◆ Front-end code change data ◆
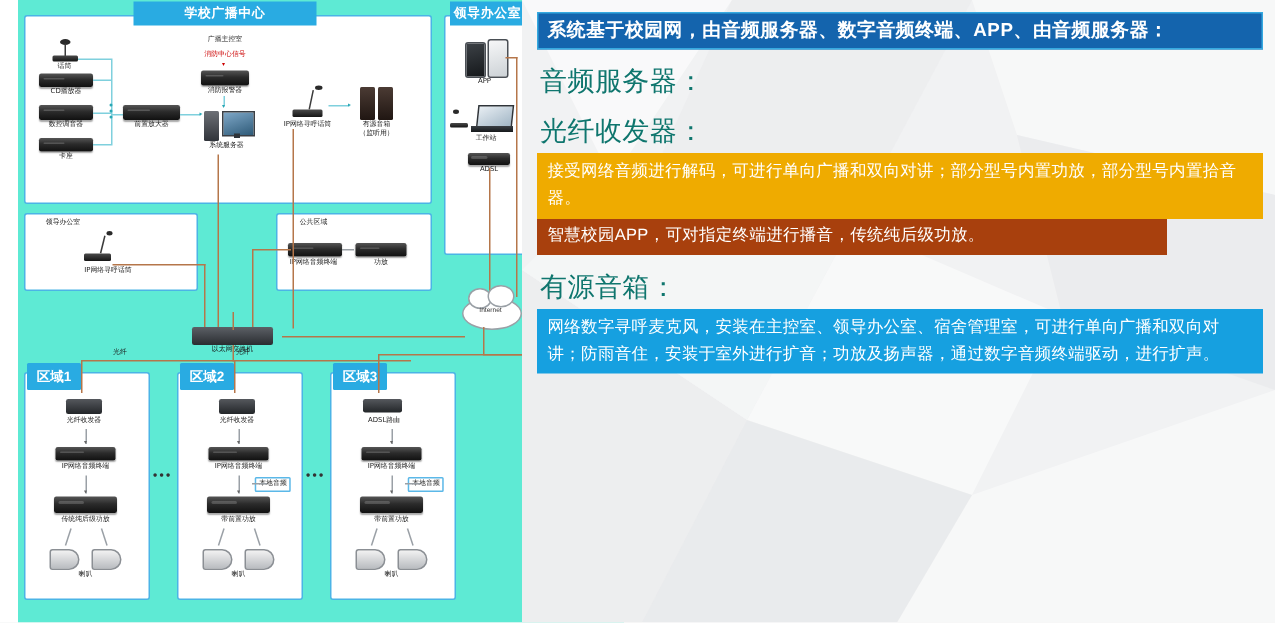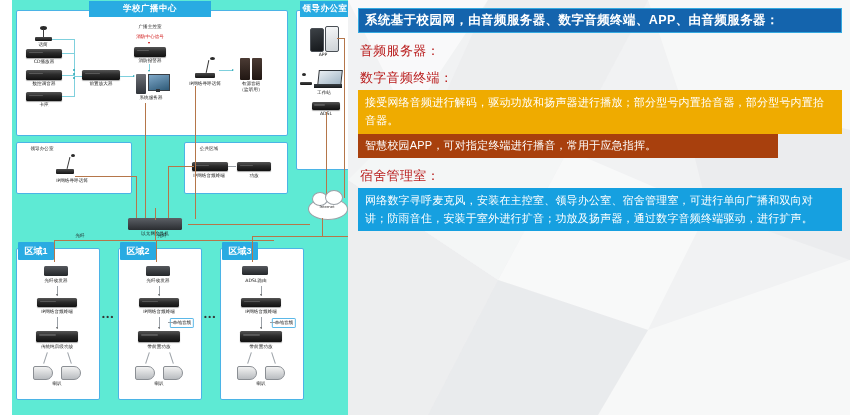--- a/index.html
+++ b/index.html
@@ -102,21 +102,21 @@
   }
   .facet{position:absolute;pointer-events:none;}
   #tp-inner{position:relative;z-index:2;padding:8px 14px 0 10px;box-sizing:border-box;}
   .head-bar{
     background:#1464ad;color:#ffffff;border:1.5px solid #35a9e0;
     font-size:12.5px;font-weight:bold;letter-spacing:.4px;
     padding:4px 6px 5px 6px;box-sizing:border-box;
     width:484px;line-height:1.15;
   }
   .sec-title{
-    font-size:13px;color:#b91c1c;margin:9px 0 3px 2px;letter-spacing:.3px;
+    font-size:18px;color:#0f766e;margin:9px 0 3px 2px;letter-spacing:.3px;
   }
   .blk{
     color:#ffffff;font-size:11px;line-height:1.62;letter-spacing:.2px;
     padding:4px 7px 4px 7px;box-sizing:border-box;width:484px;
   }
   .blk.green{background:#6cbb45;}
   .blk.gold{background:#efab00;}
   .blk.brown{background:#a8400d;width:420px;padding-top:3px;padding-bottom:3px;}
   .blk.blue{background:#16a0e0;}
 </style>
@@ -324,22 +324,22 @@
       <polygon points="300,330 502,260 502,415 250,415" fill="#ffffff" opacity="0.45"></polygon>
       <polygon points="150,280 300,330 250,415 80,415" fill="#dfe1e3" opacity="0.4"></polygon>
       <polygon points="60,120 220,150 150,280 0,180" fill="#f7f8f8" opacity="0.6"></polygon>
     </svg>
 
     <div id="tp-inner">
       <div class="head-bar">系统基于校园网，由音频服务器、数字音频终端、APP、由音频服务器：</div>
 
       <div class="sec-title">音频服务器：</div>
 
-      <div class="sec-title">数字音频终端：</div>
-      <div class="blk gold">接受网络音频进行解码，驱动功放和扬声器进行播放；部分型号内置拾音器，部分型号内置拾音器。</div>
-
-      <div class="blk brown">智慧校园APP，可对指定终端进行播音，常用于应急指挥。</div>
-
-      <div class="sec-title">宿舍管理室：</div>
+      <div class="sec-title">光纤收发器：</div>
+      <div class="blk gold">接受网络音频进行解码，可进行单向广播和双向对讲；部分型号内置功放，部分型号内置拾音器。</div>
+
+      <div class="blk brown">智慧校园APP，可对指定终端进行播音，传统纯后级功放。</div>
+
+      <div class="sec-title">有源音箱：</div>
       <div class="blk blue">网络数字寻呼麦克风，安装在主控室、领导办公室、宿舍管理室，可进行单向广播和双向对讲；防雨音住，安装于室外进行扩音；功放及扬声器，通过数字音频终端驱动，进行扩声。</div>
     </div>
   </div>
 </div>
 
 </body></html>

◆ About this exercise ◆
Say how many lines of the entries above include the word "letter", giving the number alone.

◆ Answer section ◆
4